L’album commence avec Anecdotes, une pièce qui a vraisemblablement pour objectif de nous plonger doucement dans le monde de Newsom. Elle débute avec un piano, une harpe et une mélodie vocale accrocheuse et facile à apprivoiser. Puis, les éléments se complexifient progressivement pendant que les bois et les cordes font leur apparition. S’en suivent un peu plus de trois minutes d’immersion dans un univers qui dresse le portrait de Divers. Une fois la table bien mise, Joanna nous fait revenir en terrain connu avec un doux rappel du début de la pièce. Ce voyage de six minutes et demie est une démonstration forte de la capacité de l’ancienne étudiante en composition à créer des tensions qui nous font perdre nos repères et à nous rattraper avec brio.
Je tiens à mentionner l’arrangement des voix dans la deuxième partie de Sapokanikan, (l’un des deux titres qui avaient été dévoilés vers la fin de l’été). Dès la première écoute, leur aplomb et leur montée en intensité m’ont littéralement fait lever le poil sur les bras. D’une certaine façon, ces voix me rappellent l’aspect céleste d’un orgue, comme l’a exploité Hans Zimmer dans la bande originale d’Interstellar.
Leaving the City a un esthétisme vraiment particulier. À un point tel où je me demande si ce choix ne nuit pas un peu à l’efficacité du morceau, qui pourtant est très bien composé. Le problème se remarque surtout dans le refrain, où tout semble soudainement coincé. À mon avis, l’effet est trop subtil pour donner l’impression qu’il est désiré. En fait, le rendu semble négligé. De plus, pourquoi le rythme est-il ralenti dans le deuxième refrain? On dirait que l’ensemble des instruments devient plus confus et on perd significativement la « groove » qu’on retrouvait dans le refrain précédant. Choix esthétique? Peut-être. Cependant, quand on isole le deuxième refrain de Leaving the City, ces deux variables additionnées donnent l’impression qu’on est face à une production un peu « boboche ».
Ceux qui ne souhaitent pas se casser la tête aimeront les titres Goose Eggs et Waltz of the 101st Lightborne. Ce sont deux pièces aux sonorités folk plus standard qui sont assez bien foutues et qui ont des arrangements moins marginaux. C’est d’ailleurs dans ces deux morceaux qu’on pourra entendre les seules lignes de guitare électrique de l’album.
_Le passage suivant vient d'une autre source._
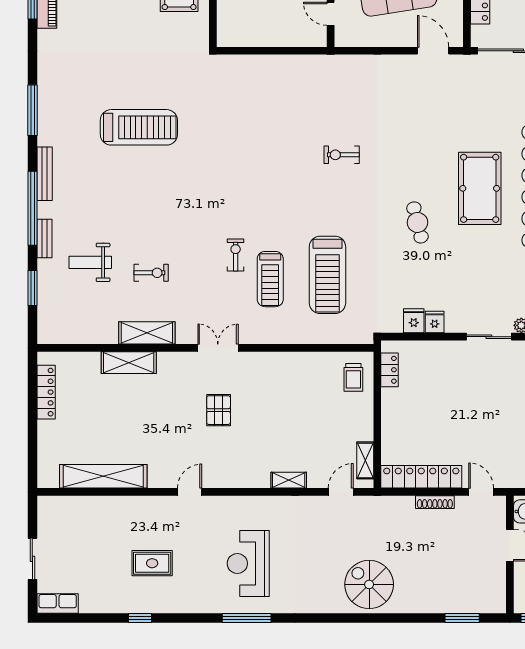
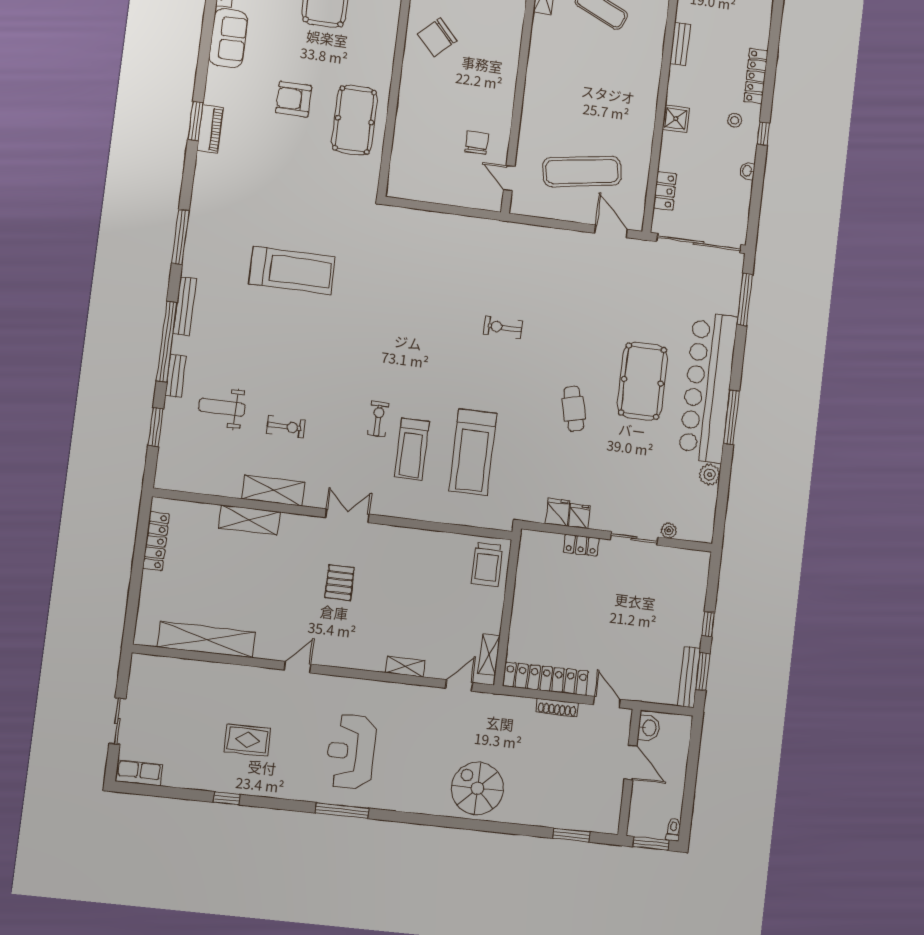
locker: (390, 370) -> (581, 545), moved, turned 90
trolley: (353, 377) -> (487, 564), width x1.36, depth x1.39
La pièce Divers, comme plusieurs autres chansons du disque, devient de plus en plus intéressante à mesure qu’on l’écoute. Appuyée surtout par le piano, elle progresse lentement et nous garde attentifs jusqu’à sa toute fin, de sorte que ces sept minutes passent en un claquement de doigts.
De façon générale, le nouvel album de Joanna Newsom est superbe. Les textes, qui nous submergent dans différentes atmosphères, ont pour point commun une écriture fine – on sait que Newsom a étudié en écriture créative au Mills College à Oakland. Même si, sur le plan sonore, Divers ne se démarque pas par rapport aux autres disques du genre, il a une belle dynamique et il est composé de façon remarquable. En somme, c’est une œuvre qui vaut la peine d’être écoutée et réécoutée pour découvrir, à chaque fois, de nouveaux trésors cachés.